Солнце светило, и рабочий день был в разгаре, а Лярский, высокий, в белом крахмальном воротничке, громогласный, с седыми бакенбардами и пышными усами, вместо того чтобы заниматься делами, пустился в рассуждения. Тут же был Поплонский.
Лярский стал объяснять Невельскому, что он мог бы открыть северо-западный проход у берегов Америки, исправить ошибки Франклина[46] и что план, как осуществить все это, у него выработан давно. Он согласен взяться за это дело, если ему вперед дадут два чина.
Открытие Невельского сильно задело Лярского. Он даже не спал ночь. И он желал показать Невельскому, что сам тоже не ударит лицом в грязь.
Поплонский тоже не остался в долгу. Он развил план открытия еще не известного архипелага в Тихом океане, который, как он полагал, должен находиться в южной части…
Невельской чувствовал, что о деле, видно, говорить, никто не настроен.
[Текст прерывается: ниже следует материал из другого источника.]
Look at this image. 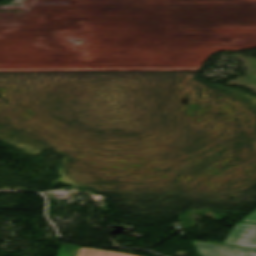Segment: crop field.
<instances>
[{
  "label": "crop field",
  "instance_id": "obj_2",
  "mask_svg": "<svg viewBox=\"0 0 256 256\" xmlns=\"http://www.w3.org/2000/svg\"><path fill=\"white\" fill-rule=\"evenodd\" d=\"M224 244L256 248V225L238 222Z\"/></svg>",
  "mask_w": 256,
  "mask_h": 256
},
{
  "label": "crop field",
  "instance_id": "obj_1",
  "mask_svg": "<svg viewBox=\"0 0 256 256\" xmlns=\"http://www.w3.org/2000/svg\"><path fill=\"white\" fill-rule=\"evenodd\" d=\"M200 256H256V249L194 242Z\"/></svg>",
  "mask_w": 256,
  "mask_h": 256
},
{
  "label": "crop field",
  "instance_id": "obj_3",
  "mask_svg": "<svg viewBox=\"0 0 256 256\" xmlns=\"http://www.w3.org/2000/svg\"><path fill=\"white\" fill-rule=\"evenodd\" d=\"M78 256H133V255L114 253V252L103 251L98 249L81 248Z\"/></svg>",
  "mask_w": 256,
  "mask_h": 256
},
{
  "label": "crop field",
  "instance_id": "obj_4",
  "mask_svg": "<svg viewBox=\"0 0 256 256\" xmlns=\"http://www.w3.org/2000/svg\"><path fill=\"white\" fill-rule=\"evenodd\" d=\"M241 222L255 223L256 224V210L244 218Z\"/></svg>",
  "mask_w": 256,
  "mask_h": 256
}]
</instances>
Он слушал и старался найти хоть долю осуществимого в их намерениях. Дела стояли. «Черт знает, как они время не берегут! Сказать им, что врут и фантазируют? Глупо было бы, они обидятся».
Лярский взглянул на него косо и махнул рукой с таким пренебрежением, словно Амур был сущим пустяком по сравнению с тем подлинно великим планом, который он излагал.
Поплонский, как можно было его понять, тоже не находил в описи Невельского ничего особенного и свои планы считал куда значительнее и на основании их уже сейчас чувствовал свое превосходство над Невельским. В то же время и Лярский и Поплонский не скрывали своей глубокой иронии друг к другу.